18th-century Spanish mission in Baja California, Mexico

Mission Santa María de los Ángeles was the last of the missions established by the Jesuits in Baja California, Mexico, in 1767. The mission was named after Saint Maria of the Angels, as well as after Maria Ana Antonia Luisa de Borja-Centelles y Fernández de Córdoba, Duchess of Gandía, who donated money to the Baja California missions in 1747.

==History==
The site chosen was the Cochimí settlement of Cabujakaamung, also spelled as Kabujakaamung or Cabuja-Camang ("arroyo of crags"), west of Bahía San Luis Gonzaga near the Gulf of California coast, about 22 kilometers east of Rancho Santa Inés, and south of Cataviña.
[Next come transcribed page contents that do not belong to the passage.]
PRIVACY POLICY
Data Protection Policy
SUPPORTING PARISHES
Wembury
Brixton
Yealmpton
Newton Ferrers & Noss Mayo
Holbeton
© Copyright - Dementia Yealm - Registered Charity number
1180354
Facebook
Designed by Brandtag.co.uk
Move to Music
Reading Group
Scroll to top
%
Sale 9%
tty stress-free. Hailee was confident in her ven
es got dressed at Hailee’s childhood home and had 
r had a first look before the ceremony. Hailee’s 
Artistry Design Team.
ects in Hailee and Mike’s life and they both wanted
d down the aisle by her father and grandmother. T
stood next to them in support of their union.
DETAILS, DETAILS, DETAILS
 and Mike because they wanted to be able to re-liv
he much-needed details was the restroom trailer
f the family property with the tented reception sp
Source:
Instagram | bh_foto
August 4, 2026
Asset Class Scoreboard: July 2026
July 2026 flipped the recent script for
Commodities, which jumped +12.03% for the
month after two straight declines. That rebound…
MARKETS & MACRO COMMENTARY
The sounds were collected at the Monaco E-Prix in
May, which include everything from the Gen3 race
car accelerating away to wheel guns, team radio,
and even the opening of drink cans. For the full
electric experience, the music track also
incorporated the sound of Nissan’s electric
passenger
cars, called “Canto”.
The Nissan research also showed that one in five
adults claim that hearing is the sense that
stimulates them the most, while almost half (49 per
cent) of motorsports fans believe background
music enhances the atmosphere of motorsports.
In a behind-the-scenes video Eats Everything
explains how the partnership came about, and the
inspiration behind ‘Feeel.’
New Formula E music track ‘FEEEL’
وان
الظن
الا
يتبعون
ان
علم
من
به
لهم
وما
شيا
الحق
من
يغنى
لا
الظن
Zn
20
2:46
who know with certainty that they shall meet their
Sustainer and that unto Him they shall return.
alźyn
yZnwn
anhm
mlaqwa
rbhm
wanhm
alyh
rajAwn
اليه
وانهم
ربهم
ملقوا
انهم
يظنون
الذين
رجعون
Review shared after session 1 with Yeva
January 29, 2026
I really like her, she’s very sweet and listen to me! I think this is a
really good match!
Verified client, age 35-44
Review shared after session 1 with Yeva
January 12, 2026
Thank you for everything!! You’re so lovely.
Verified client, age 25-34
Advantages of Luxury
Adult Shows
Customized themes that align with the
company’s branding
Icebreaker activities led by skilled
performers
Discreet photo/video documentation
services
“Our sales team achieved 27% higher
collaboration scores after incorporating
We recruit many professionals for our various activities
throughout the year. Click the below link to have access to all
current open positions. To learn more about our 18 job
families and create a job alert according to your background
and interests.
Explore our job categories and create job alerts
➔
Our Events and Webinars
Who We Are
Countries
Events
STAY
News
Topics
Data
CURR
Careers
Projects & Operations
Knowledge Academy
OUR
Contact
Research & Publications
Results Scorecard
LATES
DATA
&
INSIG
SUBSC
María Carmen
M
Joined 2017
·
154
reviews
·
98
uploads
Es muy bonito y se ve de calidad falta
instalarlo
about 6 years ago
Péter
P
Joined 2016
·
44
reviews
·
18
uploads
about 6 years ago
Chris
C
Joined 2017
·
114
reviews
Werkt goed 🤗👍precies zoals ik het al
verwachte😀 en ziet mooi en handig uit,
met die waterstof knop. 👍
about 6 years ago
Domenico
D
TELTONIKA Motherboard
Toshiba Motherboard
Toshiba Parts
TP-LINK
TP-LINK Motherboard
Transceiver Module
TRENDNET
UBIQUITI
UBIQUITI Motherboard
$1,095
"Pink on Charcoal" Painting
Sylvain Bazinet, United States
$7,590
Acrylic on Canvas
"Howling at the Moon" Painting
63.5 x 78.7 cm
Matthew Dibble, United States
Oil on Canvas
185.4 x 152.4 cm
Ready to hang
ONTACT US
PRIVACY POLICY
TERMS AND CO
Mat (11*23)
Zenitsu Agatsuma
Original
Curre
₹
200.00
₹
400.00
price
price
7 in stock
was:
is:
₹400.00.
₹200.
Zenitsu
The mission site was visited by the Jesuit missionary-explorers Ferdinand Konščak and Wenceslaus Linck. Victoriano Arnés founded the mission in 1767 to replace the unsatisfactory site of Calamajué, which did not have good water sources, only months before the Jesuits were expelled from Baja California. After the Jesuit expulsion, the Franciscan order took control of the missions.

After the establishment of Mission San Fernando Velicatá in 1769, Santa María was reduced to the status of a visita, or subordinate mission station. The visita was abandoned in 1818 due to the lack of suitable land for crops and cattle. Ruined structural walls and rock corrals survive at the site.